Some focus on the “subject to the jurisdiction thereof” clause, arguing that the jurisdiction discussed by the Framers does not refer to physical boundaries.

Opponents of immigration argue that only American-born citizens can be considered citizens.

Effectively, they call into question the validity of this child’s loyalty since they would still be raised under a non-citizen household.

This Constitutional argument about technicalities is for the sole purpose of denying American citizenship to the children of non-citizen parents. Using the Constitution to deny rights to certain persons is the wrong way to use the Constitution.

The intent of the 14th Amendment was, shockingly enough, to curtail the effects of what happened when citizens were treated as second-class citizens. Second-class citizenship is just another way of saying that there are certain persons who will be denied rights that they are actually entitled to.

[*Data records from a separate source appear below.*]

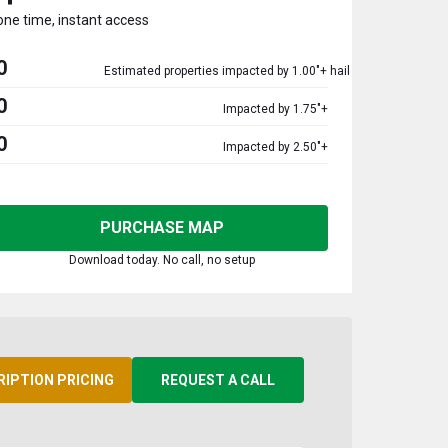
one time, instant access
0
Estimated properties impacted by 1.00"+ hail
0
Impacted by 1.75"+
0
Impacted by 2.50"+
PURCHASE MAP
Download today. No call, no setup
RIPTION PRICING
REQUEST A CALL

This amendment is designed to protect the very children that are now being prosecuted because of where their parents were born. The 14th Amendment is a way to rectify the institutional racism that is so prevalent in society. Now there are people trying to use it to enforce their ideologies about who does and does not get rights within this country.

Another argument as to why children that were born in the U.S. but were born to parents that immigrated here illegally is the concept of the “anchor baby.”

“Anchor baby” is a largely pejorative term that is used to describe a child born here in the United States to non-citizen parents. It is a derogatory poke at why the child was conceived in the first place and is a reference to the child’s role of facilitating the transition from illegal to legal status for their parents.

Recently, I sat in my home that I share with two good friends. Upon discussing the citizenship of my parents, and that I was actually born here in the United States, I was referred to as an “anchor baby.” The individual in question never meant to be callous or hurtful.

I was supposed to take it as a joke, and not get upset about it. There is no reason to dwell on the harmful ramifications of this comment, because they should be pretty clear.

Instead, there is the ignorance of this comment – as well as the misconception that encompasses the term “anchor baby.” Citizenship by birth does not actually guarantee the parents the right to stay in the United States – at least not until the child reaches the age of maturity. Often, the parents and child are removed from the country, and the child has the ability to return to the United States once they are of age.

That comment and this term are both borne of ignorance. That is kind of the point, though: ignorance.